╭─ Dataset records
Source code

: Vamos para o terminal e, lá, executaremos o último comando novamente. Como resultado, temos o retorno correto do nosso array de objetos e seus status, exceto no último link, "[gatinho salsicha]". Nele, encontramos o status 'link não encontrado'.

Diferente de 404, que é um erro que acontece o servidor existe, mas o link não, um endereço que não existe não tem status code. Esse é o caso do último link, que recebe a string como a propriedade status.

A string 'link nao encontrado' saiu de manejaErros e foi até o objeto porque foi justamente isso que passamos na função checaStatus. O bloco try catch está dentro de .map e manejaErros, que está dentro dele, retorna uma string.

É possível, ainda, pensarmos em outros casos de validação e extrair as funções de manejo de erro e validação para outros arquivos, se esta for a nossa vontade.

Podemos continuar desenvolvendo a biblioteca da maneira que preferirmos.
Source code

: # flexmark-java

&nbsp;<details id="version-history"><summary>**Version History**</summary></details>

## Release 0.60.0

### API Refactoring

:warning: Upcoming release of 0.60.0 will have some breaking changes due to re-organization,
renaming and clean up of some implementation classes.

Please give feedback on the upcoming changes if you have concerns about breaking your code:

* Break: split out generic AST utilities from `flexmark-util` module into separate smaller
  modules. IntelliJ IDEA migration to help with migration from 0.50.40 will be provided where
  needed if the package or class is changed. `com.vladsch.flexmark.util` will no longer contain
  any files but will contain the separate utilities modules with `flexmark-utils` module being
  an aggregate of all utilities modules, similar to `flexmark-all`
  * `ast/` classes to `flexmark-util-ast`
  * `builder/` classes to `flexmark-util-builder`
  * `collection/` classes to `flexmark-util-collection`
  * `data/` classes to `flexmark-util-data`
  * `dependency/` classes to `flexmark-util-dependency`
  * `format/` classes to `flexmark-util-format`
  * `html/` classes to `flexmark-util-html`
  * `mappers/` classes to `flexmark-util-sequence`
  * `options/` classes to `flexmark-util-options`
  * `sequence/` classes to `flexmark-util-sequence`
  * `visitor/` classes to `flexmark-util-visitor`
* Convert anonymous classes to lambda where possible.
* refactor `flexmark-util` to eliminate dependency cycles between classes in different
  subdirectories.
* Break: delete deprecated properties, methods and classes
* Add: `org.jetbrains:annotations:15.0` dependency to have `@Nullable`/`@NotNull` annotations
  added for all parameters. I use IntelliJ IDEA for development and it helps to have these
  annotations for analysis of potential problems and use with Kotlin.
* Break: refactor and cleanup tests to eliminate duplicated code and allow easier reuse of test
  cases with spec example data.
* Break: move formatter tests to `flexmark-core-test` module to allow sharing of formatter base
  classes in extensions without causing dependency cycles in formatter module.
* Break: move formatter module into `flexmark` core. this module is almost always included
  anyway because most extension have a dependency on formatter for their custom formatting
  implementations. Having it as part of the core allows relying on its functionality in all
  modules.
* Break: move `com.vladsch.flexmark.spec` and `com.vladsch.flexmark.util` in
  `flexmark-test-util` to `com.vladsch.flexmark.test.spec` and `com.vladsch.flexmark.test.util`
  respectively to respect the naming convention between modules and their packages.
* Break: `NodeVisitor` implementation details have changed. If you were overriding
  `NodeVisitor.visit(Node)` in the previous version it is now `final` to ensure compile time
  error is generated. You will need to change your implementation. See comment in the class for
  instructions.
╰─
▶ _What is being asked_
Rewrite the records from their start through the line containing "Please give feedback", replacing "breaking" with "incompatible" and leaving everything else unchanged.

▶ _Response below_
Source code

: Vamos para o terminal e, lá, executaremos o último comando novamente. Como resultado, temos o retorno correto do nosso array de objetos e seus status, exceto no último link, "[gatinho salsicha]". Nele, encontramos o status 'link não encontrado'.

Diferente de 404, que é um erro que acontece o servidor existe, mas o link não, um endereço que não existe não tem status code. Esse é o caso do último link, que recebe a string como a propriedade status.

A string 'link nao encontrado' saiu de manejaErros e foi até o objeto porque foi justamente isso que passamos na função checaStatus. O bloco try catch está dentro de .map e manejaErros, que está dentro dele, retorna uma string.

É possível, ainda, pensarmos em outros casos de validação e extrair as funções de manejo de erro e validação para outros arquivos, se esta for a nossa vontade.

Podemos continuar desenvolvendo a biblioteca da maneira que preferirmos.
Source code

: # flexmark-java

&nbsp;<details id="version-history"><summary>**Version History**</summary></details>

## Release 0.60.0

### API Refactoring

:warning: Upcoming release of 0.60.0 will have some incompatible changes due to re-organization,
renaming and clean up of some implementation classes.

Please give feedback on the upcoming changes if you have concerns about incompatible your code:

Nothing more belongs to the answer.